[Task material — start]
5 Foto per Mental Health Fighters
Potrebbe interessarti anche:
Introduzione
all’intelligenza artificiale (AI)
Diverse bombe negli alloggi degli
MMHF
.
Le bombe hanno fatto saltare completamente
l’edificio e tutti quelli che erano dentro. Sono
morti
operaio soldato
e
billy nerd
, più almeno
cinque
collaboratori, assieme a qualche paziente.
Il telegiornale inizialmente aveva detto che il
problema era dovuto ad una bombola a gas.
[Task material — finish]
Exercise directions >> Reproduce the data. Match each line exactly.

Output for this task >>
5 Foto per Mental Health Fighters
Potrebbe interessarti anche:
Introduzione
all’intelligenza artificiale (AI)
Diverse bombe negli alloggi degli
MMHF
.
Le bombe hanno fatto saltare completamente
l’edificio e tutti quelli che erano dentro. Sono
morti
operaio soldato
e
billy nerd
, più almeno
cinque
collaboratori, assieme a qualche paziente.
Il telegiornale inizialmente aveva detto che il
problema era dovuto ad una bombola a gas.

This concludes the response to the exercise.